INFORMATION SUPPLIED ::
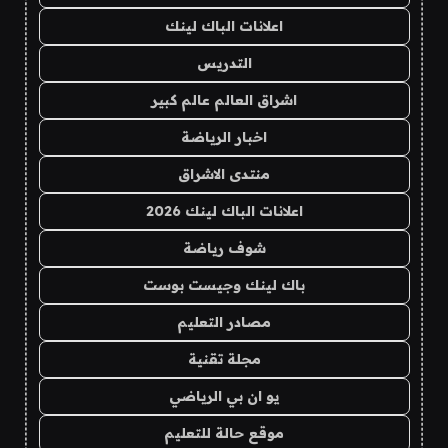
اعلانات الباك لينك
التدريس
اشراق العالم عالم كبير
اخبار الرياضة
منتدى الاشراق
اعلانات الباك لينك 2026
شوف رياضة
باك لينك وجيست بوست
مصادر التعليم
مجلة تقنية
يو ان بي الرياضي
موقع حالة للتعليم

INSTRUCTION :: Using the material above, retype each entry exactly and omit the pictures.

WORKED SOLUTION ::
اعلانات الباك لينك
التدريس
اشراق العالم عالم كبير
اخبار الرياضة
منتدى الاشراق
اعلانات الباك لينك 2026
شوف رياضة
باك لينك وجيست بوست
مصادر التعليم
مجلة تقنية
يو ان بي الرياضي
موقع حالة للتعليم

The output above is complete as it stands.